This latest one I just finished about a month ago

Used the wedi lingno curbless pan

Ditra on main floor (all seams and corners to drywall taped)
Transition to shower pan I used the wedi band (pretty much same as Kerdi)

I flood tested shower before main floor tile was down
Created a dam by using a 2" piece of wedi and caulked to top edge of shower and filled up 1 1/2"
All tested fine and completely drained (24 hours)

So the issue now is 
Turn on shower, with in minutes you can go to basement and see water dripping all the way at front door entry area of bath!
I know the location because I installed new 3/4" plywood throughout main floor

How can water be traveling to the complete other side of bathroom??
Within one months time too??

Also, I talked to a wedi rep 
And he said to install a metal edging at shower floor transition (sealing down with the wedi caulk)

Will be flood testing tomorrow after doing
Hope that will work

Just wanted to hear what you guys think and if anyone else has had a similar issue


----------



## tjbnwi (Feb 24, 2009)

I seal the entire room when I do a barrier free shower.

Tom


----------



## srwcontracting (Dec 11, 2009)

tjbnwi said:


> I seal the entire room when I do a barrier free shower.
> 
> 
> 
> Tom



That's my confusion
I do too. 
The water was leaking at main entry door


----------



## superseal (Feb 4, 2009)

I can't imagine it being capillary action if it happens that fast. 

Absolutely rule out supply and DWV?... Probably did i'm sure, looks like some quality work your doing.


----------



## GO Remodeling (Apr 5, 2005)

Does the plumbing drain in that direction? could it be a drain line not glued? Or supply line leak?


----------



## GO Remodeling (Apr 5, 2005)

pour a bucket or two directly into the drain to test. Cap shower head pipe and turn on to check the riser pipe and valve. Was the outside of the seat sealed between the Wedi and drywall?


----------



## Wain Scotting (Oct 25, 2015)

I agree with the posts above. Trouble shoot the plumbing first. I had a similar issue years ago when I tried out a new plumber. He "said" he pressure tested the shower control, head, etc. 
First time the client used it, it leaked big time. Turns out there was a pin hole leak just above the control that only sprayed when the water went to the head. Now I double check everyone's work. 

Good luck.


----------



## srwcontracting (Dec 11, 2009)

olzo55 said:


> pour a bucket or two directly into the drain to test. Cap shower head pipe and turn on to check the riser pipe and valve. Was the outside of the seat sealed between the Wedi and drywall?



The bench to drywall is an area I probably should have sealed....

But the reason I'm 99 percent sure it's the pan or seepage through thinset is because before I started tearing up tile I filled shower pan again and it started leaking and didn't stop till I pulled plug

All of the drain lines are visible in exposed basement ceiling

a pinhole leak in pex has a slight possibility....

Will hopefully find out the problem in a couple hours when I flood test again

Thanks for replies.....pretty stressful having these issues (never had a single one with a curbed shower!)


----------



## jengebretson (Aug 16, 2012)

In the third picture, I don't see the kerdi/wedi band go up the wall where the floor tile meets the wall to waterproof the ditra/wall connection, is it painted over? Also, on the hinge side of the door, what did you do at the drywall to wedi to floor connection for waterproofing? 

Looking at the pictures, that might be the area of most concern to me, or a leaking water line.
..............................
**Brief 1**
Decide whether each statement agrees with the forum thread about the shower leak, answering yes or no and quoting the words that settle it: (a) The flood test done before the main floor tile went down lasted 24 hours. (b) The drain lines are hidden behind a finished basement ceiling. (c) The wedi rep recommended a metal edging at the shower floor transition.

(Source texts of formatted documents)
..............................
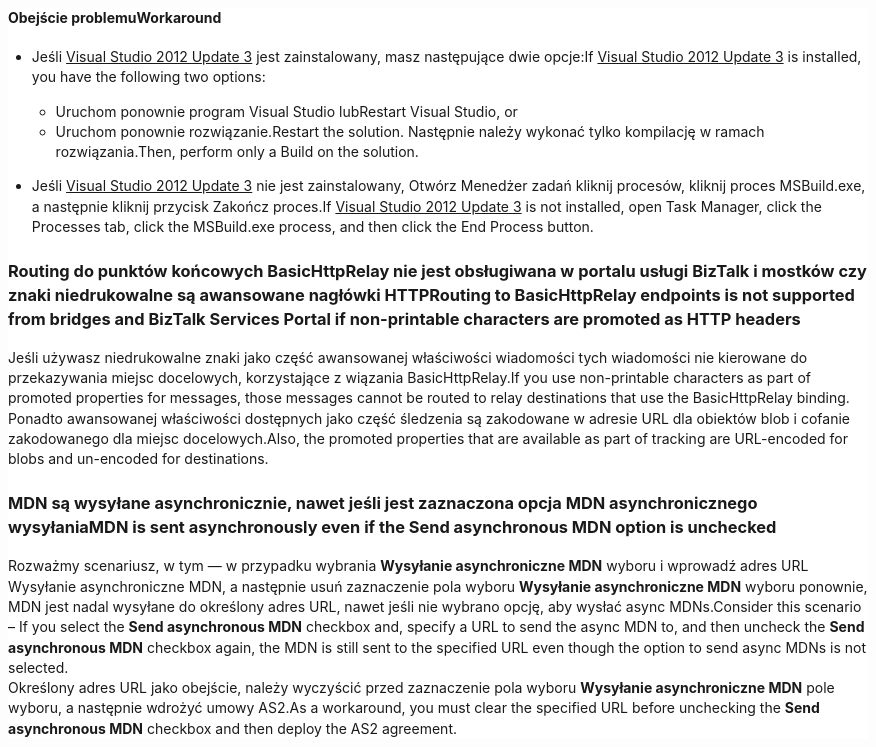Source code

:#### <a name="workaround"></a><span data-ttu-id="089a3-151">Obejście problemu</span><span class="sxs-lookup"><span data-stu-id="089a3-151">Workaround</span></span>
* <span data-ttu-id="089a3-152">Jeśli [Visual Studio 2012 Update 3](https://www.microsoft.com/download/details.aspx?id=39305) jest zainstalowany, masz następujące dwie opcje:</span><span class="sxs-lookup"><span data-stu-id="089a3-152">If [Visual Studio 2012 Update 3](https://www.microsoft.com/download/details.aspx?id=39305) is installed, you have the following two options:</span></span>
  
  * <span data-ttu-id="089a3-153">Uruchom ponownie program Visual Studio lub</span><span class="sxs-lookup"><span data-stu-id="089a3-153">Restart Visual Studio, or</span></span>
  * <span data-ttu-id="089a3-154">Uruchom ponownie rozwiązanie.</span><span class="sxs-lookup"><span data-stu-id="089a3-154">Restart the solution.</span></span> <span data-ttu-id="089a3-155">Następnie należy wykonać tylko kompilację w ramach rozwiązania.</span><span class="sxs-lookup"><span data-stu-id="089a3-155">Then, perform only a Build on the solution.</span></span>  
* <span data-ttu-id="089a3-156">Jeśli [Visual Studio 2012 Update 3](https://www.microsoft.com/download/details.aspx?id=39305) nie jest zainstalowany, Otwórz Menedżer zadań kliknij procesów, kliknij proces MSBuild.exe, a następnie kliknij przycisk Zakończ proces.</span><span class="sxs-lookup"><span data-stu-id="089a3-156">If [Visual Studio 2012 Update 3](https://www.microsoft.com/download/details.aspx?id=39305) is not installed, open Task Manager, click the Processes tab, click the MSBuild.exe process, and then click the End Process button.</span></span>  

### <a name="routing-to-basichttprelay-endpoints-is-not-supported-from-bridges-and-biztalk-services-portal-if-non-printable-characters-are-promoted-as-http-headers"></a><span data-ttu-id="089a3-157">Routing do punktów końcowych BasicHttpRelay nie jest obsługiwana w portalu usługi BizTalk i mostków czy znaki niedrukowalne są awansowane nagłówki HTTP</span><span class="sxs-lookup"><span data-stu-id="089a3-157">Routing to BasicHttpRelay endpoints is not supported from bridges and BizTalk Services Portal if non-printable characters are promoted as HTTP headers</span></span>
<span data-ttu-id="089a3-158">Jeśli używasz niedrukowalne znaki jako część awansowanej właściwości wiadomości tych wiadomości nie kierowane do przekazywania miejsc docelowych, korzystające z wiązania BasicHttpRelay.</span><span class="sxs-lookup"><span data-stu-id="089a3-158">If you use non-printable characters as part of promoted properties for messages, those messages cannot be routed to relay destinations that use the BasicHttpRelay binding.</span></span> <span data-ttu-id="089a3-159">Ponadto awansowanej właściwości dostępnych jako część śledzenia są zakodowane w adresie URL dla obiektów blob i cofanie zakodowanego dla miejsc docelowych.</span><span class="sxs-lookup"><span data-stu-id="089a3-159">Also, the promoted properties that are available as part of tracking are URL-encoded for blobs and un-encoded for destinations.</span></span>  

### <a name="mdn-is-sent-asynchronously-even-if-the-send-asynchronous-mdn-option-is-unchecked"></a><span data-ttu-id="089a3-160">MDN są wysyłane asynchronicznie, nawet jeśli jest zaznaczona opcja MDN asynchronicznego wysyłania</span><span class="sxs-lookup"><span data-stu-id="089a3-160">MDN is sent asynchronously even if the Send asynchronous MDN option is unchecked</span></span>
<span data-ttu-id="089a3-161">Rozważmy scenariusz, w tym — w przypadku wybrania **Wysyłanie asynchroniczne MDN** wyboru i wprowadź adres URL Wysyłanie asynchroniczne MDN, a następnie usuń zaznaczenie pola wyboru **Wysyłanie asynchroniczne MDN** wyboru ponownie, MDN jest nadal wysyłane do określony adres URL, nawet jeśli nie wybrano opcję, aby wysłać async MDNs.</span><span class="sxs-lookup"><span data-stu-id="089a3-161">Consider this scenario – If you select the **Send asynchronous MDN** checkbox and, specify a URL to send the async MDN to, and then uncheck the **Send asynchronous MDN** checkbox again, the MDN is still sent to the specified URL even though the option to send async MDNs is not selected.</span></span>  
<span data-ttu-id="089a3-162">Określony adres URL jako obejście, należy wyczyścić przed zaznaczenie pola wyboru **Wysyłanie asynchroniczne MDN** pole wyboru, a następnie wdrożyć umowy AS2.</span><span class="sxs-lookup"><span data-stu-id="089a3-162">As a workaround, you must clear the specified URL before unchecking the **Send asynchronous MDN** checkbox and then deploy the AS2 agreement.</span></span>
..............................
**Brief 2**
Filter the listing, copying out every line that contains the string "należy".

**Exercise answer 1**
(a) Yes: "All tested fine and completely drained (24 hours)"
(b) No: "All of the drain lines are visible in exposed basement ceiling"
(c) Yes: "he said to install a metal edging at shower floor transition"

**Exercise answer 2**
  * <span data-ttu-id="089a3-154">Uruchom ponownie rozwiązanie.</span><span class="sxs-lookup"><span data-stu-id="089a3-154">Restart the solution.</span></span> <span data-ttu-id="089a3-155">Następnie należy wykonać tylko kompilację w ramach rozwiązania.</span><span class="sxs-lookup"><span data-stu-id="089a3-155">Then, perform only a Build on the solution.</span></span>  
<span data-ttu-id="089a3-162">Określony adres URL jako obejście, należy wyczyścić przed zaznaczenie pola wyboru **Wysyłanie asynchroniczne MDN** pole wyboru, a następnie wdrożyć umowy AS2.</span><span class="sxs-lookup"><span data-stu-id="089a3-162">As a workaround, you must clear the specified URL before unchecking the **Send asynchronous MDN** checkbox and then deploy the AS2 agreement.</span></span>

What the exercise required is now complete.